Task item
Copy the lines below, beginning with the one that contains "Locate the fireplace" and continuing through the final line, exactly as written and with no other lines.

Saved data entries
· · · ·
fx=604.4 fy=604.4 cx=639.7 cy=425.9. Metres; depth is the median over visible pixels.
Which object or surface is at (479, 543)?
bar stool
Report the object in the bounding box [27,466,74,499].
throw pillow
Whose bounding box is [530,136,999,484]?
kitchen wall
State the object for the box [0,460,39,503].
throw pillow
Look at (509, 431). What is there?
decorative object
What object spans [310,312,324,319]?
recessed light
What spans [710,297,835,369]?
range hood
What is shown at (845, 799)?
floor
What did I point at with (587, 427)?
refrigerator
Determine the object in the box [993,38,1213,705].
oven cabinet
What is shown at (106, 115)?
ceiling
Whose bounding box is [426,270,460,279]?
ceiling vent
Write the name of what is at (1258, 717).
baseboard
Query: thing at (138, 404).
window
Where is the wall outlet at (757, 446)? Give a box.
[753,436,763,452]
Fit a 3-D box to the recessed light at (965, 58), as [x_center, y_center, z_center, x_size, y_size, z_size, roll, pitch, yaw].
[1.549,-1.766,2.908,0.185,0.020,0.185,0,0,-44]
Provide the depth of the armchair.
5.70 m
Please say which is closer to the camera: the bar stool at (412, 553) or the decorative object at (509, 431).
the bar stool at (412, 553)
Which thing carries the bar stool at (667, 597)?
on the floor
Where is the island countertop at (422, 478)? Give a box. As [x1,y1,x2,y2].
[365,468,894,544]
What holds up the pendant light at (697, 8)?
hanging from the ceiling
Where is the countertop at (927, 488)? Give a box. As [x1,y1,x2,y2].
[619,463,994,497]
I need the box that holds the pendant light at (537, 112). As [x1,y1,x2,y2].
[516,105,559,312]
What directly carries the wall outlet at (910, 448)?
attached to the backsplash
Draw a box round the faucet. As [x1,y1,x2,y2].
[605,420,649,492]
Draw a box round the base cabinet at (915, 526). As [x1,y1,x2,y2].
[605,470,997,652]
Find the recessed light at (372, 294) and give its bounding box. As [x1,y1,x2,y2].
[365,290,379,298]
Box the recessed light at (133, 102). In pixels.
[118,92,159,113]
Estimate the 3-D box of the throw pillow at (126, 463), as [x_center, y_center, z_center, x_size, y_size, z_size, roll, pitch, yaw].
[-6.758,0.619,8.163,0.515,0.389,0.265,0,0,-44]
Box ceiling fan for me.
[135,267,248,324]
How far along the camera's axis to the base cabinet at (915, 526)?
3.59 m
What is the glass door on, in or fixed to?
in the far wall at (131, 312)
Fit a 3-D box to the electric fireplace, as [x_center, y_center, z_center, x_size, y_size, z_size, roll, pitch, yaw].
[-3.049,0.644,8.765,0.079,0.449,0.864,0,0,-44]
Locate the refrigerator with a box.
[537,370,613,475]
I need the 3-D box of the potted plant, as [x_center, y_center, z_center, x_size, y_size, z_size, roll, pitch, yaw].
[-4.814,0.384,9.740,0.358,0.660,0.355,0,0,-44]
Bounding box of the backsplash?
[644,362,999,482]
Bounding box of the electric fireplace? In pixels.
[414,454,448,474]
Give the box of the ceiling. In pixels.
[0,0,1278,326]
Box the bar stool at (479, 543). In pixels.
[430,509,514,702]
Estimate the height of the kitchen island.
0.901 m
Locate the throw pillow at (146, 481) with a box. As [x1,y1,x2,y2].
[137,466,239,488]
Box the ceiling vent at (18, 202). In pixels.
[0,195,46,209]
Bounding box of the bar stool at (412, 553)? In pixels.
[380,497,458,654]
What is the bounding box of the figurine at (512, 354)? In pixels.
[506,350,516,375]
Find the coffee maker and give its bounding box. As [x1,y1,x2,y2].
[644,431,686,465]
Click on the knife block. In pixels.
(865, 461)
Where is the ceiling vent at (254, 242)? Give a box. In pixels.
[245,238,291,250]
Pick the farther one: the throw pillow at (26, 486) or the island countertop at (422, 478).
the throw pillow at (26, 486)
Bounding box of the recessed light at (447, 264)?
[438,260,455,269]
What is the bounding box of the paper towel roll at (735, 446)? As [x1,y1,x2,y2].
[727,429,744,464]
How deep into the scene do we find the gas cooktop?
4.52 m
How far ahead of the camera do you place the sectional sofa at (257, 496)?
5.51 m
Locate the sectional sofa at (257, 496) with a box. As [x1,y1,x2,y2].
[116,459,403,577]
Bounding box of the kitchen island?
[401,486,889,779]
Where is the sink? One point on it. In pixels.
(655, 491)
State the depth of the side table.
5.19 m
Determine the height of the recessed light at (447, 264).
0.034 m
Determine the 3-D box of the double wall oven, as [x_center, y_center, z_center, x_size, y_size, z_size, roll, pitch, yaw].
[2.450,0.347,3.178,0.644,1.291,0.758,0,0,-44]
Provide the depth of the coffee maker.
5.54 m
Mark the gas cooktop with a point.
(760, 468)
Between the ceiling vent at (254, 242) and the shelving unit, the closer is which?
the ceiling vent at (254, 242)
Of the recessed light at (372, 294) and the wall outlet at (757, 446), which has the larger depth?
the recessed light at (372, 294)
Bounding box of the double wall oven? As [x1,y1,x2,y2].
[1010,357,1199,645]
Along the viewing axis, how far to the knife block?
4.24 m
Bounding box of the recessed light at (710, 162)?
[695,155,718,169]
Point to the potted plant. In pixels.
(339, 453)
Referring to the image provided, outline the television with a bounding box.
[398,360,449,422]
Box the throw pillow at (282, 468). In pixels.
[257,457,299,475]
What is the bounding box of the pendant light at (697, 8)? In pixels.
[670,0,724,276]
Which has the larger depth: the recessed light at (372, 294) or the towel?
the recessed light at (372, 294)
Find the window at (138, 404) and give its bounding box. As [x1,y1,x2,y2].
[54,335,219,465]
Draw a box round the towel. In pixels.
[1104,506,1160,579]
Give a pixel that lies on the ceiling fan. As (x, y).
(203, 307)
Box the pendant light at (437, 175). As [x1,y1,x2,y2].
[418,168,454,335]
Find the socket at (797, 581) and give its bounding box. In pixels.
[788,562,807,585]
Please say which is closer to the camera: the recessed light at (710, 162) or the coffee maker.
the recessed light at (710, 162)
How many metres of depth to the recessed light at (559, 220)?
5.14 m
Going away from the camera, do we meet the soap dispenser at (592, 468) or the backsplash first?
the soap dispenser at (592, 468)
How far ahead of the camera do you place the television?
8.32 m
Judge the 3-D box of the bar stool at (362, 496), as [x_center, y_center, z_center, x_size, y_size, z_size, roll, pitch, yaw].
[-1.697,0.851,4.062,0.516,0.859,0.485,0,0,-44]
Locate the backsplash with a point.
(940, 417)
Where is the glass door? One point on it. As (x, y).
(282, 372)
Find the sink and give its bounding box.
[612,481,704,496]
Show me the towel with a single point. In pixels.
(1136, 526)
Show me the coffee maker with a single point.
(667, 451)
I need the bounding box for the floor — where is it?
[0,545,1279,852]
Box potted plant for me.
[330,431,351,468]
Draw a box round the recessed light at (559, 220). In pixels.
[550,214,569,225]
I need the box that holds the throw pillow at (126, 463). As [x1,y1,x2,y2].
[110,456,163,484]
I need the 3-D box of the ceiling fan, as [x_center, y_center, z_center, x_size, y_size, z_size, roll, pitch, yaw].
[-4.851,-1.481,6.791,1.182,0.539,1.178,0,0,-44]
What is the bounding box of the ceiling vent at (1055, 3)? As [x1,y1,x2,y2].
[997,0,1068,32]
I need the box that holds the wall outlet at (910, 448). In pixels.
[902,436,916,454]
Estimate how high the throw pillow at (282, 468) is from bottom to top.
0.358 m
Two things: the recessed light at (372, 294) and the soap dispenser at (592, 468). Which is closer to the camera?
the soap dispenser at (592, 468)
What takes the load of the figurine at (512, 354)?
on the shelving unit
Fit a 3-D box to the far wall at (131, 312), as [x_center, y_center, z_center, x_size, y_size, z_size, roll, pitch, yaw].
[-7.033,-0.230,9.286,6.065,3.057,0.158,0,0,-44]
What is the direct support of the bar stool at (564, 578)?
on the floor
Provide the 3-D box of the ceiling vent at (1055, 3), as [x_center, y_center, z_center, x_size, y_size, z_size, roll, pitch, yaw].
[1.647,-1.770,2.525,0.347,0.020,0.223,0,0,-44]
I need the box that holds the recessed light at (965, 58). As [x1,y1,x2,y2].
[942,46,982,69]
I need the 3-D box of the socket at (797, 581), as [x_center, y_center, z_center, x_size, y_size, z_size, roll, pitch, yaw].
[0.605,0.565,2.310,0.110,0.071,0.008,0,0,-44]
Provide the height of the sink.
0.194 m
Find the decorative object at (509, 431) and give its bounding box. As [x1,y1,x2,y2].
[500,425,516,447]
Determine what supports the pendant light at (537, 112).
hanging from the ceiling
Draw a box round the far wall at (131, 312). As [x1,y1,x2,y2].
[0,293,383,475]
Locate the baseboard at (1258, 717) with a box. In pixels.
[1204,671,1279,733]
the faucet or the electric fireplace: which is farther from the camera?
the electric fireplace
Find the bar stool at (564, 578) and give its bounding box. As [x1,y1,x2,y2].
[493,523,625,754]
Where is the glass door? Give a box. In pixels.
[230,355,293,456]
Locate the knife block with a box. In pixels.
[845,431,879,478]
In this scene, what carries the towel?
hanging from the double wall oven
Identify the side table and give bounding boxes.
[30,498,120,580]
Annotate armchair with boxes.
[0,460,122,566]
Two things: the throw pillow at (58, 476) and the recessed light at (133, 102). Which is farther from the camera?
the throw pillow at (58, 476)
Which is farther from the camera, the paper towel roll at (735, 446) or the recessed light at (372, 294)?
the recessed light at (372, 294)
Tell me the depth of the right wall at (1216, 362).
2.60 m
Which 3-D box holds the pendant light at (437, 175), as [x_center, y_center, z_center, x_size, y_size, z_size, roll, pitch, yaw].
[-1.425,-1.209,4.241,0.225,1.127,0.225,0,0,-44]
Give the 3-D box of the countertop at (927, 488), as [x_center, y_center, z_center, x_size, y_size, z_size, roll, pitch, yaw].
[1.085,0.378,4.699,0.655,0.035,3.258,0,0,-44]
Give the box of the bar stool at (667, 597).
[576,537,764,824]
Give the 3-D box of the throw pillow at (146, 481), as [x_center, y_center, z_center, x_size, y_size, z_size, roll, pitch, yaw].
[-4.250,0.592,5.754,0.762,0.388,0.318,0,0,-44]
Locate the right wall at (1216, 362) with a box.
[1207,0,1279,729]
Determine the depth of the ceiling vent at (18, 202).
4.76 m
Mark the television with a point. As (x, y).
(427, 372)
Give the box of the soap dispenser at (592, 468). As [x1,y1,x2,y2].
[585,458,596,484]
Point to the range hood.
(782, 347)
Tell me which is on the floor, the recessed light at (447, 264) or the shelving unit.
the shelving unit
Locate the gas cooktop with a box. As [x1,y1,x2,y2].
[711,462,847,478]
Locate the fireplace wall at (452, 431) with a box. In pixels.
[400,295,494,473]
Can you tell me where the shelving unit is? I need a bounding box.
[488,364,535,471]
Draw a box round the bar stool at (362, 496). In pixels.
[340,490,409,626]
· · · ·
Response box
Locate the fireplace wall at (452, 431) with a box. In pixels.
[400,295,494,473]
Can you tell me where the shelving unit is? I need a bounding box.
[488,364,535,471]
Draw a box round the bar stool at (362, 496). In pixels.
[340,490,409,626]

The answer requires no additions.